Si les notions de nations s’affirment dès le XV° siècle, c’est au XIX° siècle que les débats opposent principalement les penseurs français et allemands. 73 Les premiers puisent dans la philosophie des Lumières et l’histoire révolutionnaire française pour définir la nation en termes politiques et universalistes. Les seconds, en réaction aux premiers, mettent l’accent sur les particularismes culturels et le rôle de la langue.

Johann Herder (1744-1803), philosophe, théologien et linguiste allemand, développe une conception organique de la nation. Il considère que la nation n’est pas une idée abstraite, elle est avant tout une communauté d’hommes ayant le même sang et partageant la même culture : le peuple (Volk). Outre la religion et les distinctions de race, la langue constitue l’élément primordial de la culture. 74 Le romantisme et le lien avec la nature participent au développement de cette approche.

Madame de Staël en formule les origines : « le nom de romantique a été introduit nouvellement en Allemagne pour désigner la poésie dont les chants des troubadours ont été l’origine, celle qui est née de la chevalerie et du christianisme. » 75 Implicitement, madame de Staël renvoie au mysticisme rhénan développé par Johannes Eckhart dit Maître Eckhart (XIII° siècle). Dominicain et philosophe, il développe l’idée que « le grand besoin de l’homme est que son âme soit unie à Dieu. »Il en résulte que chaque individu ne peut trouver des réponses de l’existence qu’au fond de lui-même. Ainsi, il s'agirait de s'enfoncer en soi-même pour rechercher la trace du moi profond, et ce en dehors des chemins du langage. Les philosophes seraient impuissants à suivre cette route car ils répugneraient à abandonner leurs certitudes pour tenter l'aventure de la connaissance, en d'autres termes à quitter la raison pour le cœur.

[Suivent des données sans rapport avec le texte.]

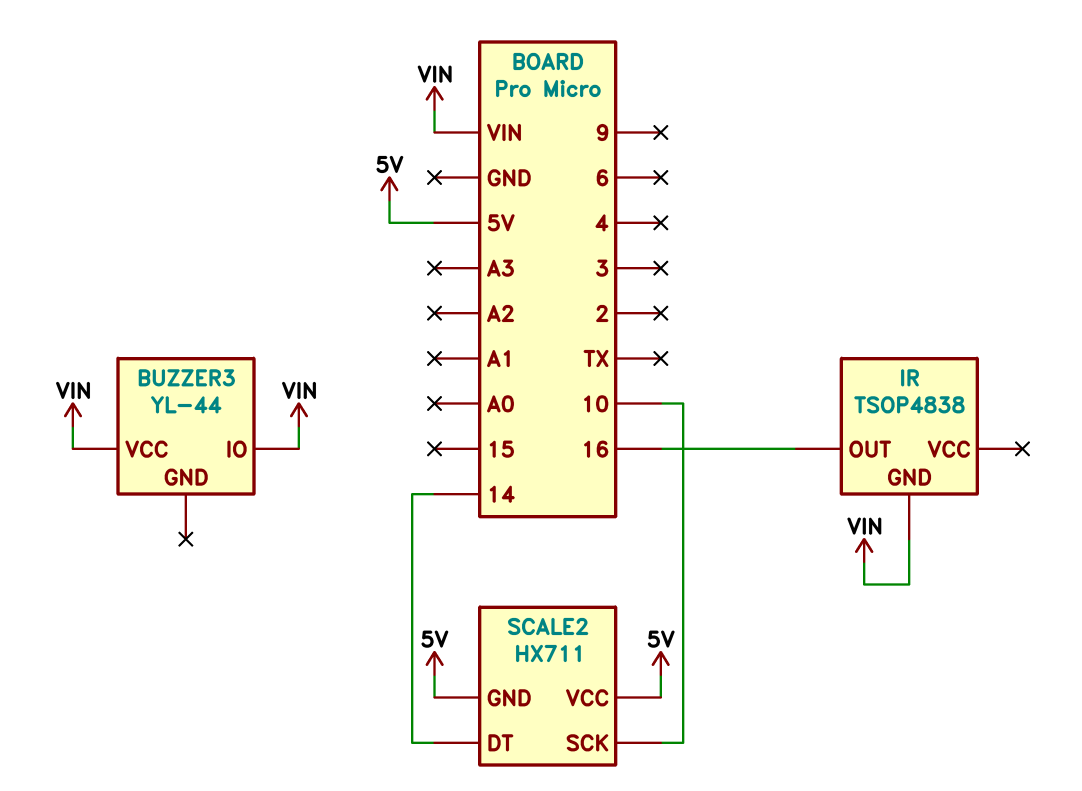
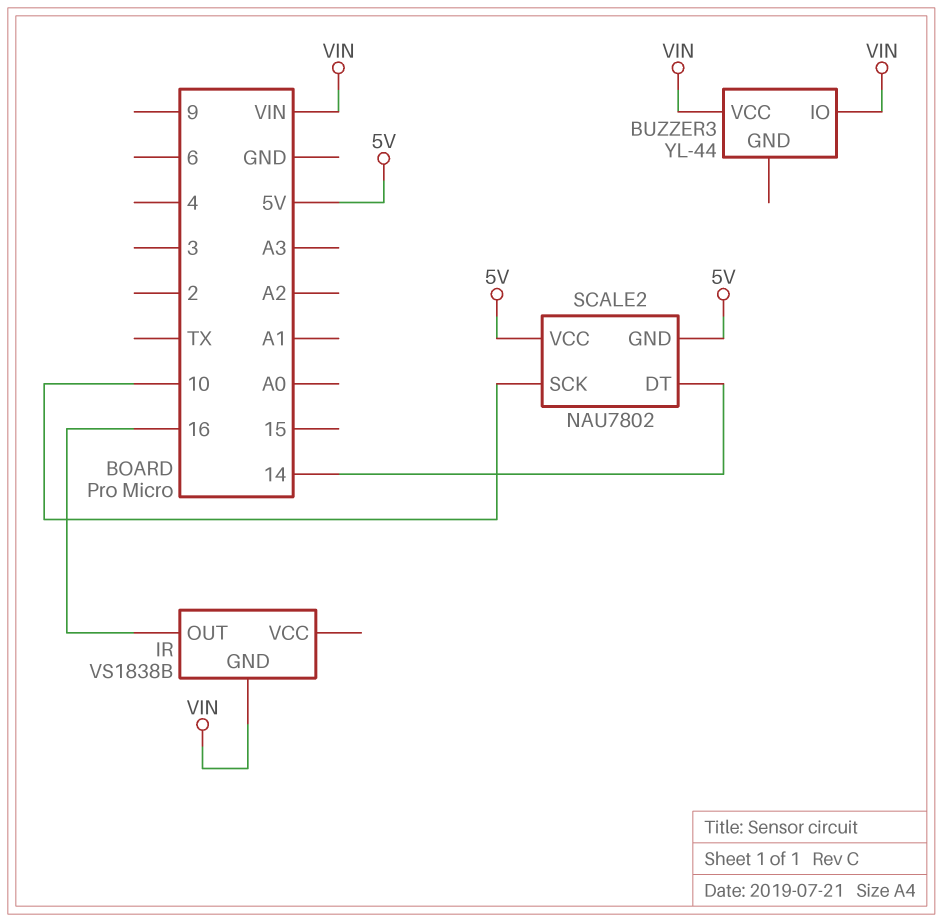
IR: TSOP4838 -> VS1838B
SCALE2: HX711 -> NAU7802

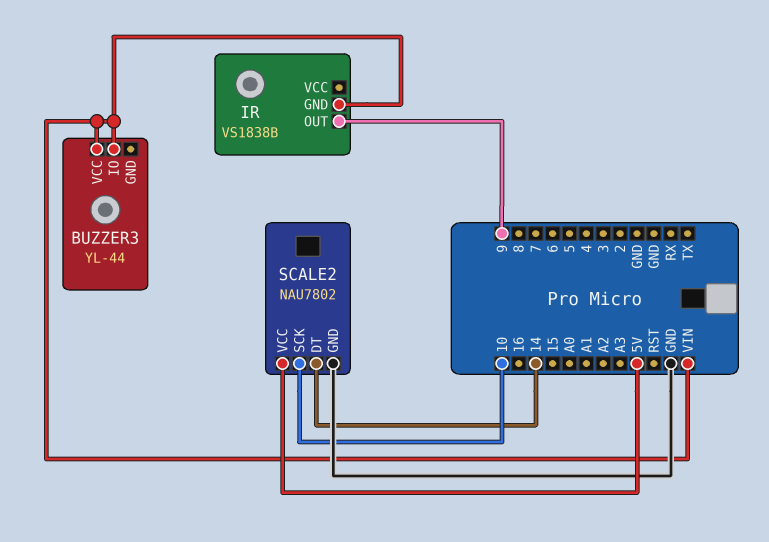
IR pin OUT: 16 -> 9
SCALE2 pin GND: 5V -> GND

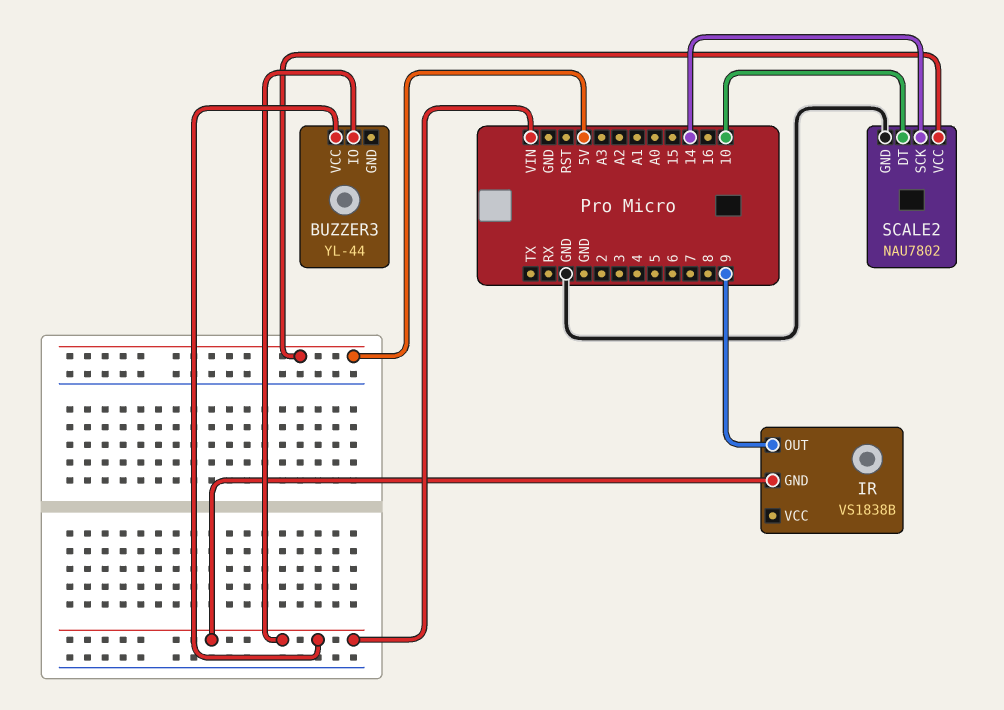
SCALE2 pin DT: 14 -> 10
SCALE2 pin SCK: 10 -> 14

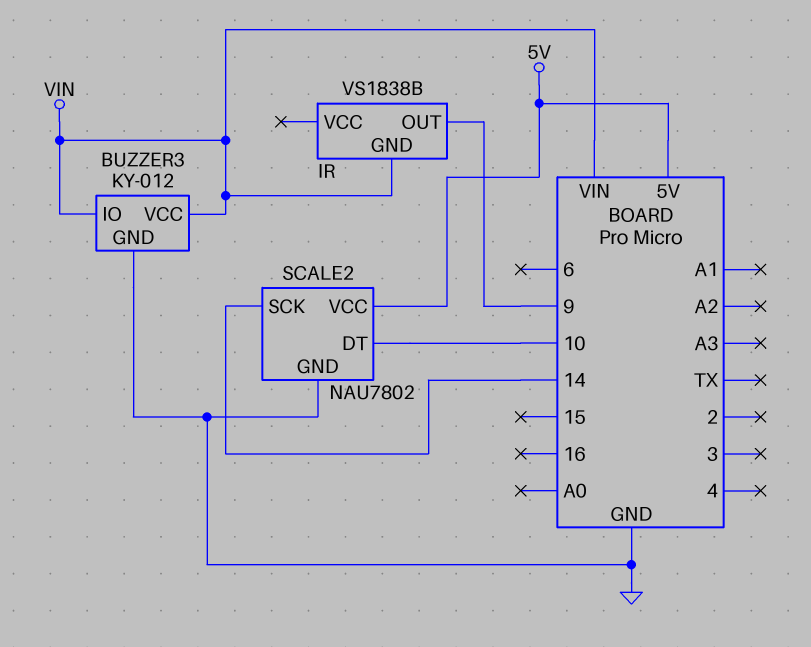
BUZZER3: YL-44 -> KY-012
BUZZER3 pin GND: none -> GND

Or, selon madame de Staël l’approche des penseurs allemands renforçait cette approche puisqu’elle observe que : « la philosophie des Anglais est dirigée vers les résultats avantageux au bien-être de l’humanité. Les Allemands s’occupent de la vérité pour elle-même, sans penser au parti que les hommes peuvent en tirer. » 76 Dans cette perspective, les effets contemporains du mysticisme rhénan pouvaient être observés par Madame de Staël ce qui lui faisait dire que : « le génie, pourvu qu’il respecte la religion et la morale, doit aller aussi loin qu’il veut : c’est l’empire de la pensée qu’il agrandit. » 77

Confronté à la réalité, l’impossibilité de résoudre une forme de compréhension de l’existence a facilité le développement d’un mythe : celui de rechercher à l’intérieur de soi la solution suprême, ce qui récuse toute forme de puissance supérieure. Durkheim en donne une explication : « Pour s’expliquer à elle-même la poussée d’énergie qu’elle sentait en elle et qui repoussait impérieusement tout obstacle et toute gêne, l’Allemagne s’est forgé un mythe qui est allé de plus en plus en se développant, en se compliquant et en se systématisant. Pour justifier son besoin d’être souveraine, elle s’est naturellement attribué toutes les supériorités ; puis, pour rendre intelligible cette supériorité universelle, elle lui a cherché des causes dans la race, dans l’histoire, dans la légende. Ainsi est née cette mythologie pangermaniste, aux formes variées, tantôt poétiques et tantôt savantes, qui fait de l’Allemagne la plus haute incarnation terrestre de la puissance divine. Mais ces conceptions, parfois délirantes, ne se sont pas constituées d’elles-mêmes, on ne sait comment ni pourquoi : elles ne font que traduire un fait d’ordre vital. Voilà pourquoi nous avons pu dire que, malgré son allure abstraite, la notion de l’État, qui est à la base de la doctrine de Treitschke, recouvre un sentiment concret et vivant : ce qui en est l’âme, c’est une certaine attitude de la volonté. Sans doute, le mythe, à mesure qu’il s’est formé, est venu confir­mer et renforcer la tendance qui l’avait suscité ; mais si l’on veut le comprendre, il ne faut pas s’arrêter à la lettre des formules qui l’expriment. Il faut atteindre l’état même qui en est la cause. » 78

Cet enferment exprime une conception ethnolinguistique et culturelle de la nation (ou Kulturnation) développée par Fichte dans ses Discours à la nation allemande : « …Quiconque croit à l’immobilité, à la régression et à l’éternel retour, ou installe une nature sans vie à la direction du gouvernement du monde, celui-là, où qu’il soit né et quelle que soit sa langue, n’est pas Allemand et est un étranger pour nous, et il faut souhaiter qu’au plus tôt il se sépare de nous totalement. […] » 79

Nous avons ici les ingrédients de la philosophie de Fichte : vers la liberté par l'Etat social et la Nation éducatrice. Selon Fichte, très influencé au début par la révolution française, la liberté de l’homme et la paix sont les buts à rechercher. Il articule donc la morale et le droit. La morale a pour but l'unité spirituelle des consciences alors que le droit permet d'individualiser l'Homme dans la communauté, puisque l'individu isolé est sans réalité, sa bonne volonté ne peut s'exprimer qu'au sein d'une communauté organisée.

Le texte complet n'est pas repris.